Institut Pasteur de Madagascar

Recrudescence des cas d’infections respiratoires aiguës dans les hôpitaux d’Antananarivo

Au début du mois de mars, le Ministère de la Santé a fait appel au Centre National de Référence pour la Grippe de l’Institut Pasteur de Madagascar pour identifier la cause de la recrudescence des cas d’infections respiratoires aiguës hospitalisées notamment à l’Hôpital Universitaire Mère- Enfants Tsaralalana (HUMET). L’investigation a démontré que cette recrudescence était en partie due à la circulation dans la population générale du Virus Respiratoire Syncytial (VRS), ainsi que du métapneumovirus humain (hMPV). Ces deux virus sont les causes principales des cas de bronchiolite chez l’enfant.

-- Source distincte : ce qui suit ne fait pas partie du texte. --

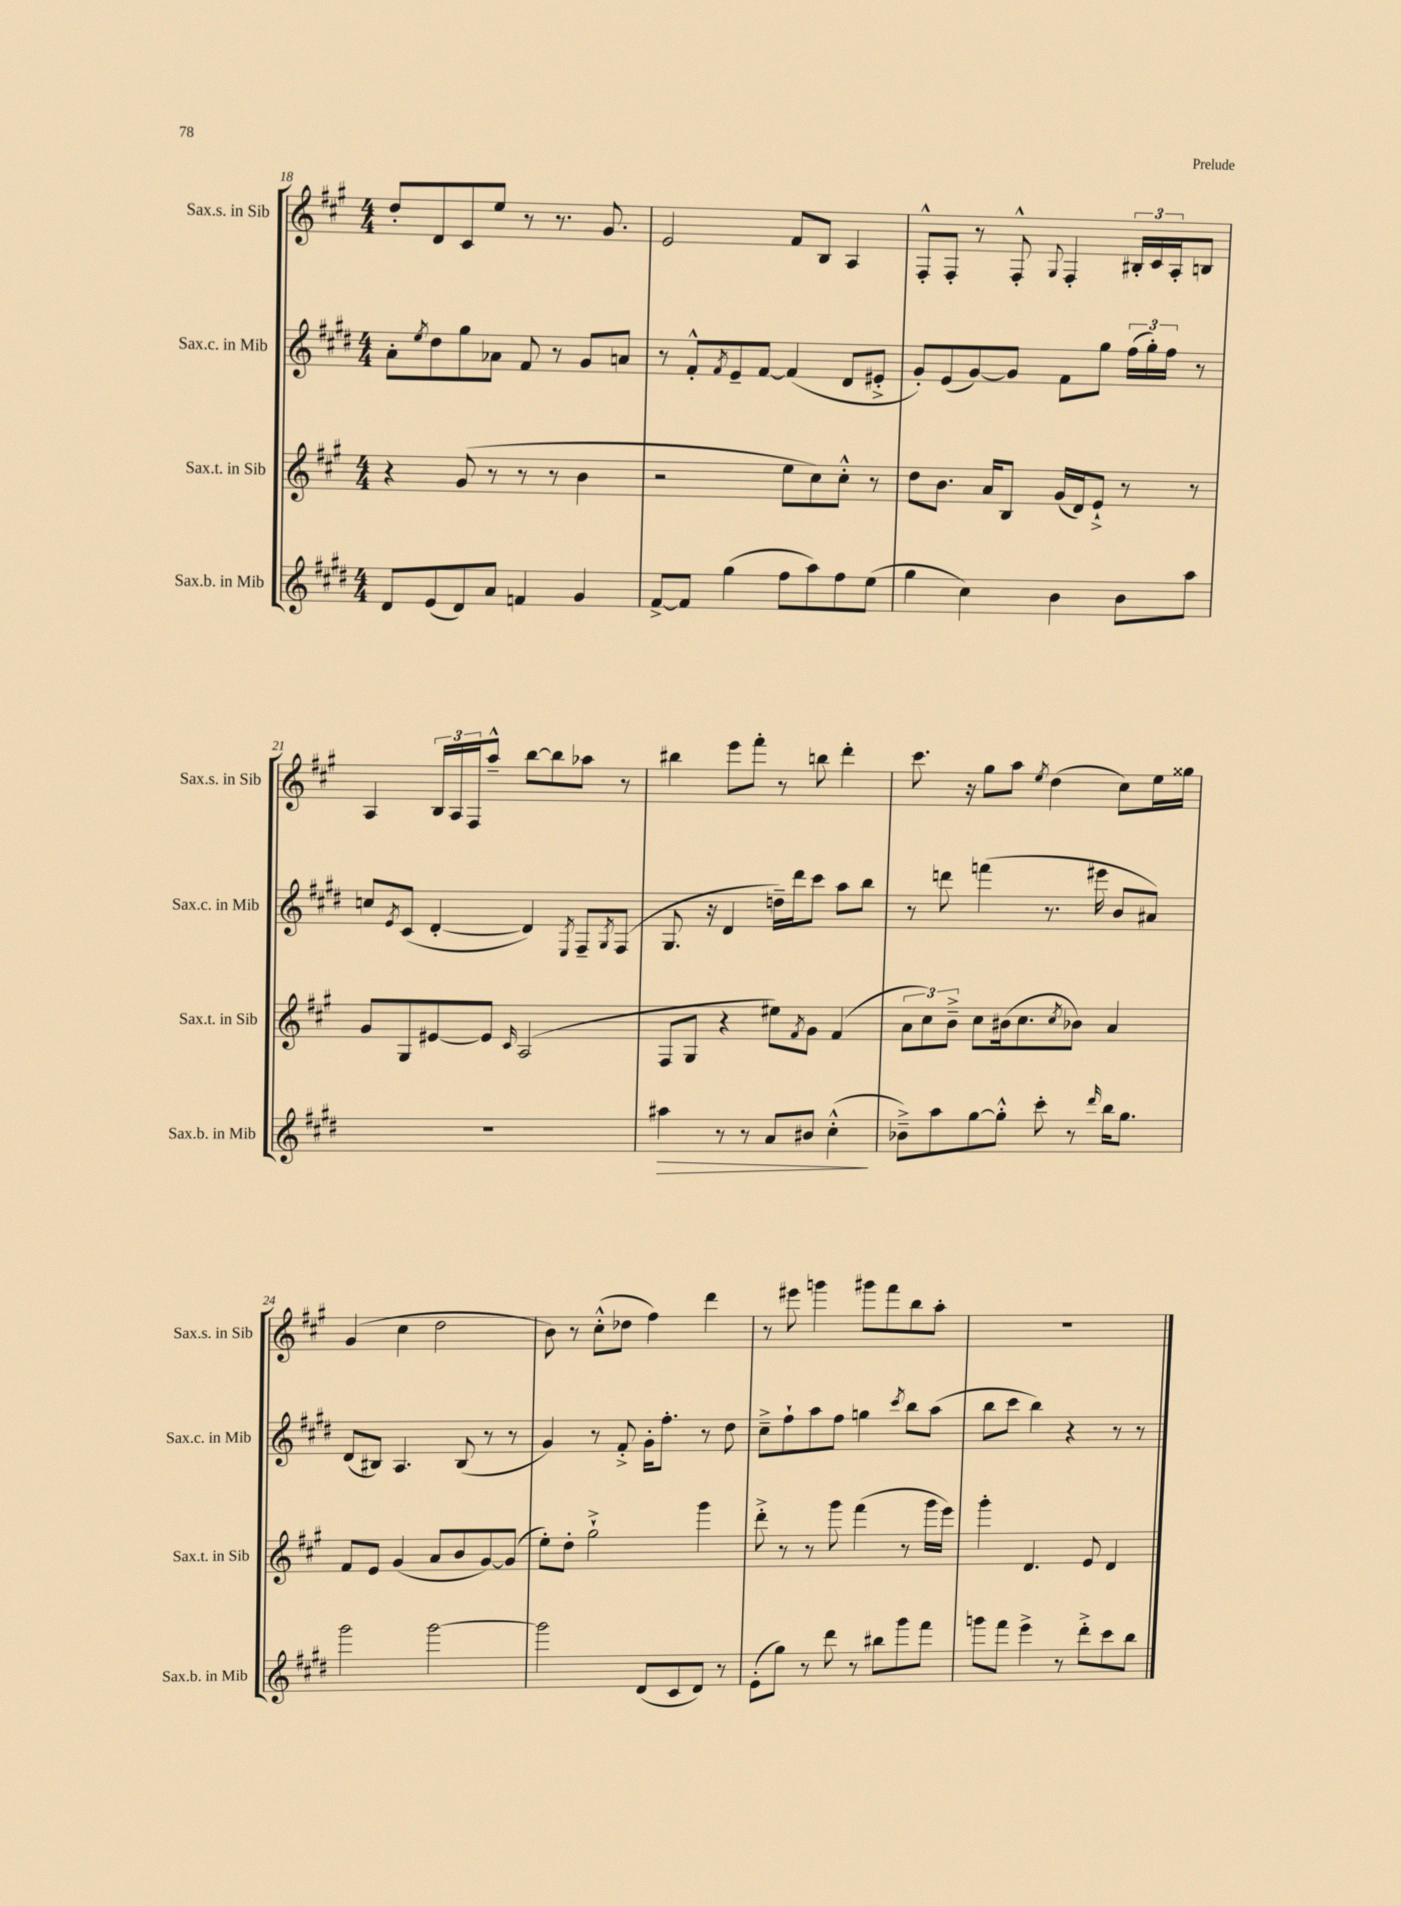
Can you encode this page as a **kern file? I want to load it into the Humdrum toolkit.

**kern	**kern	**kern	**kern
*staff4	*staff3	*staff2	*staff1
*clefG2	*clefG2	*clefG2	*clefG2
*k[f#c#g#d#]	*k[f#c#g#]	*k[f#c#g#d#]	*k[f#c#g#]
*M4/4	*M4/4	*M4/4	*M4/4
8d#	4r	8a'	8dd'
.	.	8qee	.
(8e	.	8dd#	8d
8d#)	(8g#	8gg#	8c#
8a	8r	8a-	8ee
4f	8r	8f#	8r
.	8r	8r	8.r
4g#	4b	8g#	.
.	.	.	8.g#
.	.	8a	.
=	=	=	=
[8f#^	2r	8r	2e
8f#]	.	8f#'^^	.
.	.	8qf#	.
(4gg#	.	8e~	.
.	.	[8f#	.
8ff#	8ee	(4f#]	8f#
8aa)	8cc#)	.	8B
8ff#	8cc#'^^	8d#	4A
(8ee	8r	8e#'^	.
=	=	=	=
4gg#	8dd	8g#')	8F#'^^
.	8.b	(8e	8F#'
4cc#)	.	[8g#)	8r
.	16a	.	.
.	8B	8g#]	8F#'^^
.	.	.	8qqG#
4b	(16g#	8f#	4F#'
.	16d)	.	.
.	8e`^	8gg#	.
8b	8r	(24ff#	24B#'
.	.	24gg#')	24c#
.	.	24ff#	24A'
8aa	8r	8r	8B
=	=	=	=
1r	8g#	8cc	4A
.	.	8qe	.
.	8G#	(8c#	.
.	[8e#	[4d#'	24B
.	.	.	24A
.	.	.	24F#
.	8e#]	.	8aa~^^
.	16qqc#	.	.
.	(2A	4d#])	[8bb
.	.	.	8bb]
.	.	8qE	.
.	.	8F#~	8aa-
.	.	8qG#	.
.	.	(8F#	8r
=	=	=	=
4aa#	8F#	8.G#	4bb#
.	8G#	.	.
.	.	16r	.
8r	4r	4d#	8eee
8r	.	.	8fff#'
8a	8ee#)	16dd~)	8r
.	.	16ddd#	.
.	8qf#	.	.
8b#	8g#	8ccc#	8bb
(4cc#'^^	(4f#	8aa	4ddd'
.	.	8bb	.
=	=	=	=
8b-~^)	12a	8r	8.ccc#
.	12cc#)	.	.
8aa	.	8ddd	.
.	12b~^	.	.
.	.	.	16r
[8gg#	8cc#	(4fff	8gg#
8gg#'^^]	(16b#	.	8aa
.	8.cc#	.	.
.	.	.	8qee
8ccc#'	.	8.r	(4dd
.	8qcc#	.	.
8r	8b-)	.	.
.	.	16eee#	.
16qqddd#	.	.	.
16bb	4a	8b	8cc#)
8.gg#	.	.	.
.	.	8a#)	16ee
.	.	.	16gg##
=	=	=	=
2ggg#	8f#	(8d#	(4g#
.	8e	8B#)	.
.	(4g#	4.A	4cc#
[2ggg#	8a	.	2dd
.	8b	(8B#	.
.	[8g#)	8r	.
.	(8g#]	8r	.
=	=	=	=
2ggg#]	8ee')	4g#)	8b)
.	8dd'	.	8r
.	2gg#`^	8r	(8cc#'^^
.	.	8f#'^	8dd-
(8d#	.	16g#'	4ff#)
.	.	8.ff#'	.
8c#	.	.	.
8d#)	4ggg#	8r	4ddd
8r	.	8dd#	.
=	=	=	=
(8e'	8ddd'^	8cc#~^	8r
8gg#)	8r	8ff#`	8eee#
8r	8r	8aa	4ggg
8ddd#	8ggg#	8ff#	.
8r	(4fff#	4gg	8ggg#
8bb#	.	.	8fff#
.	.	8qccc#	.
8ggg#	8r	8bb	8bb
8fff#	16ggg#	(8aa	8aa'
.	16eee)	.	.
=	=	=	=
8ggg	4ggg#'	8bb	1r
8fff#	.	8ccc#	.
4eee^	4.d	4bb)	.
8r	.	4r	.
8ddd#'^	8e	.	.
8ccc#	4d	8r	.
8bb	.	8r	.
==	==	==	==
*-	*-	*-	*-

Ainsi à l’HUMET, sur les 21 enfants testées, ces deux virus ont été identifiés dans 67% des cas hospitalisés avec (VRS=52%  et hMPV=19%).

 

Il est recommandé aux familles d’éviter les contacts trop étroits entre une personne malade et un jeune enfant (photos d’archives).

 

« C’est une épidémie récurrente, mais pas majeure »

Le responsable du Centre National de Référence pour la Grippe, Dr Jean-Michel Heraud, qui a mené cette investigation, tient à souligner que cette recrudescence des cas de bronchiolite telles que rapportée dans la presse ne signifie pas qu’Antananarivo connaisse une épidémie majeure. En effet, les virus respiratoires et notamment le VRS circulent chaque année à Madagascar avec plus ou moins d’intensité provoquant ce que les spécialistes appellent des épidémies récurrentes ou saisonnières. Les conditions socio-économiques actuelles aggravées par des évènements climatiques telles les inondations ont pu conduire certaines familles à vivre dans des conditions sanitaires et de promiscuité favorisant la circulation de virus respiratoires et augmentant les risques d’aggravation et donc d’hospitalisations. La recrudescence actuelle n’est donc pas exceptionnelle. Il est cependant important de maintenir des règles d’hygiènes de base pour éviter la transmission de ces virus chez les jeunes enfants plus à risque de faire des formes graves de la maladie.

Pour éviter la transmission de ces virus, il est recommandé aux familles de se laver régulièrement les mains, d’éviter les contacts trop étroits entre une personne malade et un jeune enfant et de ne pas envoyer un enfant fiévreux, avec ou sans toux, à l’école. Il n’existe pas de traitement spécifique contre ces deux virus mais les symptômes et notamment la fièvre, doivent être traités. A cause des risques d’aggravation et d’infections secondaires par des bactéries, il faut toujours consulter un médecin en cas de fièvre durant plus de 24 heures et éviter l’automédication par des antibiotiques qui peuvent être inadaptés voire qui peuvent aggraver la maladie.

A propos des virus VRS et hMPV

Le VRS est l’un des principaux virus responsable d’ infections respiratoires aiguës nécessitant une hospitalisation chez les enfants de moins de 5 ans. L’incidence du VRS est très élevée parmi les enfants de moins de 1 an. Sur le plan communautaire, nous avons trouvé lors d’études récentes que le VRS est associé aux infections pseudo-grippales dans plus de 20% des cas [1].

Le VRS est aussi une cause non négligeable de décès chez les enfants de moins de 5 ans. A l’échelle mondiale, Il a été estimé que ce virus est responsable de 33,8 millions d’infections respiratoires sévères chez les enfants dont 96% des cas survenant dans les pays en voie de développement. On estime aussi le nombre de décès annuel chez les jeunes enfants entre 53 000 et 199 000 [2].

Le métapneumovirus (hMPV) constitue la deuxième cause de bronchiolite après le VRS. S’agissant d’un virus très proche du VRS, les symptômes cliniques ne sont pas différenciables de ceux du VRS. Comme pour le VRS, le hMPV infecte surtout les enfants de bas âges avec un âge moyen autour de 32 mois. Chez les enfants hospitalisés, la prévalence de l’infection à hMPV est de l’ordre de 2,3 à 17.5% suivant les études [3].